数ヶ月、娼館街の裏手の丘に大聖堂が建った。そのときぼうぼうのくさむらもすっかり整備され、小綺麗な公園に生まれ変わった。そこから街の夜景がよく見えるので、夜になるとカップルがうようよ集まってくる。
もちろん俺にはデートの相手なんていない。カップルたちのイチャイチャを冷やかしに行くのだ。

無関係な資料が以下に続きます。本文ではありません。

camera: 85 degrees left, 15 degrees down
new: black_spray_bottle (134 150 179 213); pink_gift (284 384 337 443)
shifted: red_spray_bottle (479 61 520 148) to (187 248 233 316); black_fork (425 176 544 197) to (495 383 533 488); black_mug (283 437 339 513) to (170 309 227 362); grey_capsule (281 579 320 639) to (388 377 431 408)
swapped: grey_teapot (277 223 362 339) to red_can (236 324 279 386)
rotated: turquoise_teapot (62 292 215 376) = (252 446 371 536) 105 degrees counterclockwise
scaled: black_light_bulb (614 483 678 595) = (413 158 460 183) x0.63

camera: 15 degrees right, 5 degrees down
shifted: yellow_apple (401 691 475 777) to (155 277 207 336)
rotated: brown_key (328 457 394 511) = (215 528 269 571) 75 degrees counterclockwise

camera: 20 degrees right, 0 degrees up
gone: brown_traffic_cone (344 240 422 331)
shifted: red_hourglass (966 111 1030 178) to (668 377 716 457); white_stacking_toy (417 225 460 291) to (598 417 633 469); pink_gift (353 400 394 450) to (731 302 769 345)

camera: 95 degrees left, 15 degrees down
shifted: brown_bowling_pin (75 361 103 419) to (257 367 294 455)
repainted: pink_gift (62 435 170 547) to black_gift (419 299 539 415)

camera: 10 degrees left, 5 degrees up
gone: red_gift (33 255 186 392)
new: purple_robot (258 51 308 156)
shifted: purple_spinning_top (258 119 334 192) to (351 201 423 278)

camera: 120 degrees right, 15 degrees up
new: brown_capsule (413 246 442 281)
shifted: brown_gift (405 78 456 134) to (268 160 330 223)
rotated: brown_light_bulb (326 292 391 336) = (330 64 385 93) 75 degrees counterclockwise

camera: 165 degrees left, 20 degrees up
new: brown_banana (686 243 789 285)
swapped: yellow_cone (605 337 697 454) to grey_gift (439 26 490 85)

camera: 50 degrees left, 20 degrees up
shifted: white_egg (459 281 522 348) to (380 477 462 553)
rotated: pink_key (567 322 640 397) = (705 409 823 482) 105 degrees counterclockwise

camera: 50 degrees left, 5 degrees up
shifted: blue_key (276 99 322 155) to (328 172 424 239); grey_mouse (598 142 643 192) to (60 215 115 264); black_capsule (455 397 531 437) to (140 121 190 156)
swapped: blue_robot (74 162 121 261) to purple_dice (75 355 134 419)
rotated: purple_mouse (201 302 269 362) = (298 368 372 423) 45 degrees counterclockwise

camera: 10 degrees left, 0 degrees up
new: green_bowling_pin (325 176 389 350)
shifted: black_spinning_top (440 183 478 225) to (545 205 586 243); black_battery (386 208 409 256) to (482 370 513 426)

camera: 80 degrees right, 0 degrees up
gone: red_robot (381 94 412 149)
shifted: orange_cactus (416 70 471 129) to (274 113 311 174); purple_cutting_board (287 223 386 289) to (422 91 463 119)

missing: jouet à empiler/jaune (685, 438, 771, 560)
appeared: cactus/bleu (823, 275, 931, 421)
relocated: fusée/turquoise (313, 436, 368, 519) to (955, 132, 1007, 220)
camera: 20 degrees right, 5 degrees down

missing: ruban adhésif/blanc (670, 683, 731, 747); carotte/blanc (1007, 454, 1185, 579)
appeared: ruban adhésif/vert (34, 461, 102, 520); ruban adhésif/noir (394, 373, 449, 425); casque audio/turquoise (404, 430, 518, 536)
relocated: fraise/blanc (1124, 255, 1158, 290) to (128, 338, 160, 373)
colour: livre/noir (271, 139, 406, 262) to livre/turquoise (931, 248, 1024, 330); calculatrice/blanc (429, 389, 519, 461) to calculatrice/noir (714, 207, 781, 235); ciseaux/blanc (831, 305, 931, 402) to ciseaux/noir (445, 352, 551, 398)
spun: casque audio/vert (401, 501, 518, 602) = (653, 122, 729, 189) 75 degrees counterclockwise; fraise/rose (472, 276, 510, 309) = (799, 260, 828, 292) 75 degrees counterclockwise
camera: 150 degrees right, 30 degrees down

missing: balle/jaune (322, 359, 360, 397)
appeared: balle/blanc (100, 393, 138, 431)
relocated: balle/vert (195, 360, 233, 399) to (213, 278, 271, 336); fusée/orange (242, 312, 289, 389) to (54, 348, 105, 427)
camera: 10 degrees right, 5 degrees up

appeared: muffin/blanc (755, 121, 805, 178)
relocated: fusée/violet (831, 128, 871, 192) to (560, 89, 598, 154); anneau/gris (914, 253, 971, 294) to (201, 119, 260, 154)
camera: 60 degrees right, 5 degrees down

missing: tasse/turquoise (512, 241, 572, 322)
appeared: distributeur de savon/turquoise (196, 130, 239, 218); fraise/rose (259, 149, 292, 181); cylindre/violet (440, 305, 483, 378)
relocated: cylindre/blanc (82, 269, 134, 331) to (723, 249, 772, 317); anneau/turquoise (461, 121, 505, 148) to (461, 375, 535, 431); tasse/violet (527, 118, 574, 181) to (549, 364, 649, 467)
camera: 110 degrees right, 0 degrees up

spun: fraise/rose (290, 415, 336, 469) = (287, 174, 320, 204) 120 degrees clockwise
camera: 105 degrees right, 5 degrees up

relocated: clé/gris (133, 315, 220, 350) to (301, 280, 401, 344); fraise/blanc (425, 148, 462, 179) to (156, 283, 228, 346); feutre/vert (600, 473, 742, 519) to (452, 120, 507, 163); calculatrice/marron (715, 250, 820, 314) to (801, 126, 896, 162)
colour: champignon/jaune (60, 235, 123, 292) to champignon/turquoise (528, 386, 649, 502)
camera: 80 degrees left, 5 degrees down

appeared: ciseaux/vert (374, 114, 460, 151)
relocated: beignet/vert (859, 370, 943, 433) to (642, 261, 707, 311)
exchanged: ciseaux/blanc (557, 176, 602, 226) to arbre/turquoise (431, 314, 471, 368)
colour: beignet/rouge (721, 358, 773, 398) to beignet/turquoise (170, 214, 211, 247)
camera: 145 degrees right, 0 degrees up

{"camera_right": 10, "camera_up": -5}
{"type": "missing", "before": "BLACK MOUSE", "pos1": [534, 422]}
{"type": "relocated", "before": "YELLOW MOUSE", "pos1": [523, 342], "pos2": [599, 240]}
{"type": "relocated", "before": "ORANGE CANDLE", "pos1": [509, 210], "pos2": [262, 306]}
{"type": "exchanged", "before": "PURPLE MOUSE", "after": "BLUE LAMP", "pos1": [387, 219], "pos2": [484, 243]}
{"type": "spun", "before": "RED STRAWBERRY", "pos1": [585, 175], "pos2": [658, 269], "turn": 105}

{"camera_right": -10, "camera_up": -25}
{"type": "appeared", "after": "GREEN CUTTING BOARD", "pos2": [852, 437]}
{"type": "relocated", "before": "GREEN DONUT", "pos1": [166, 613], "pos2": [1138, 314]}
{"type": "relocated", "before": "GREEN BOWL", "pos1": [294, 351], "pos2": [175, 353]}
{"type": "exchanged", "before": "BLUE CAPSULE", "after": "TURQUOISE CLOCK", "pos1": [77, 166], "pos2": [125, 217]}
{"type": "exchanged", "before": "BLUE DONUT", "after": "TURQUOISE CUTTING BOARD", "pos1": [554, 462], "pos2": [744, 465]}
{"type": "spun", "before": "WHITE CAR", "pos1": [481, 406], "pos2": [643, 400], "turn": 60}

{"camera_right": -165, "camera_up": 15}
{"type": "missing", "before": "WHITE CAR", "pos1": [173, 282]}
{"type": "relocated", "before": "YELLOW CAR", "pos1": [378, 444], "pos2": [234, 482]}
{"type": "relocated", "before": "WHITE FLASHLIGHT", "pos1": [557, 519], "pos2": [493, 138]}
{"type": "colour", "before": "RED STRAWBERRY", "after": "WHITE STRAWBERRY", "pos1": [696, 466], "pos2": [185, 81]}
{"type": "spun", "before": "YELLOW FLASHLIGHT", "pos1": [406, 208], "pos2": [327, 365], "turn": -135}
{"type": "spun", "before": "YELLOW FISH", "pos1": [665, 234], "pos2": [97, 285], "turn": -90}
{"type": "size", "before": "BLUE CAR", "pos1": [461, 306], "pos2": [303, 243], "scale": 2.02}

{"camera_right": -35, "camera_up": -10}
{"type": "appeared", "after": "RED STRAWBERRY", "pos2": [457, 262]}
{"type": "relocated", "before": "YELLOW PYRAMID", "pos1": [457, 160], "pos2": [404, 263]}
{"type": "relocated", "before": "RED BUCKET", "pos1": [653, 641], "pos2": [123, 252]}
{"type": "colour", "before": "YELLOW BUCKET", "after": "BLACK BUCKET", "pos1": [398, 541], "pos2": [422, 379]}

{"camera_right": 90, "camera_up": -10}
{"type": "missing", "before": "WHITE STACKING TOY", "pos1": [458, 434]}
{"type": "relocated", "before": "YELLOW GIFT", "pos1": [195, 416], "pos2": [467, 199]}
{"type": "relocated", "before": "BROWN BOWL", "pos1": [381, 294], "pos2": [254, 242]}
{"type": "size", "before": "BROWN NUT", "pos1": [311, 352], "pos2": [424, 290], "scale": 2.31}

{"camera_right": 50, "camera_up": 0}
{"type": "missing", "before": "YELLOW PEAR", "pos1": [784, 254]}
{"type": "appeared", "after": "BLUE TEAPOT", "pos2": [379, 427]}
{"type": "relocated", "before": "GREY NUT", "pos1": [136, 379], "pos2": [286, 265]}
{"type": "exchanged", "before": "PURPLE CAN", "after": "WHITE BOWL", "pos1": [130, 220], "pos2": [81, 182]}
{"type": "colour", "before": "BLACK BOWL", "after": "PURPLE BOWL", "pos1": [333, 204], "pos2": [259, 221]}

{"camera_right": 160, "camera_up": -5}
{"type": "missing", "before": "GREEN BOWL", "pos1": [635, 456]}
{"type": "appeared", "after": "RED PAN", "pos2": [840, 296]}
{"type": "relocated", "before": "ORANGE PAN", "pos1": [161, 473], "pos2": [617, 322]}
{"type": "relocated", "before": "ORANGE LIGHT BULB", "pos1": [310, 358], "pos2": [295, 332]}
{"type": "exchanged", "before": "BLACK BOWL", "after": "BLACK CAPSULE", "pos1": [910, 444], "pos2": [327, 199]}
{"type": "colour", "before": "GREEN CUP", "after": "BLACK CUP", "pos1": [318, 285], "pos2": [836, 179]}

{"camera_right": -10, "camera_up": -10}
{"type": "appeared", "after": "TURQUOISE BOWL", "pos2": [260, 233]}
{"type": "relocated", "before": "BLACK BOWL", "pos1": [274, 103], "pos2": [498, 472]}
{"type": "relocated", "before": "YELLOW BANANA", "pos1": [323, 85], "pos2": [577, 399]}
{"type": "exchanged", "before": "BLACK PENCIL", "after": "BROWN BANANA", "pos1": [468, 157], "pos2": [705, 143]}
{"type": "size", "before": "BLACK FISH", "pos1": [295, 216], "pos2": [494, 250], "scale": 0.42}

ポケットに両手を突っ込み、階段を二段飛ばしで登っていく。踊り場に差しかかり、階段を右に折れようとした、そのときだった。
突然、空から慌てた声が降ってきた。
「ねえ! そこのお兄さん!」
大聖堂前の広場の手すりから、黒い人影が大きく身を乗り出している。ここからだとちょうど三階の窓ほどの高さだ。
「ごめん、受け止めて!」
――受け止めて、って何を?
そう思ったときにはもはや手遅れだった。
ひらり、と声の主が鉄柵を飛び越え、空中に身を投げた。両手を広げ、鳥のように降ってくる。
それを見て、反射的にポケットから手を出し、両腕を広げた。
――いや待て、嘘だろ!? あの高さから飛び込んできたら、俺が下敷きになって大怪我するだろうが!
だけどもう逃げ出すこともできない。もしここで俺が身を引いたら、相手が地面に激突する。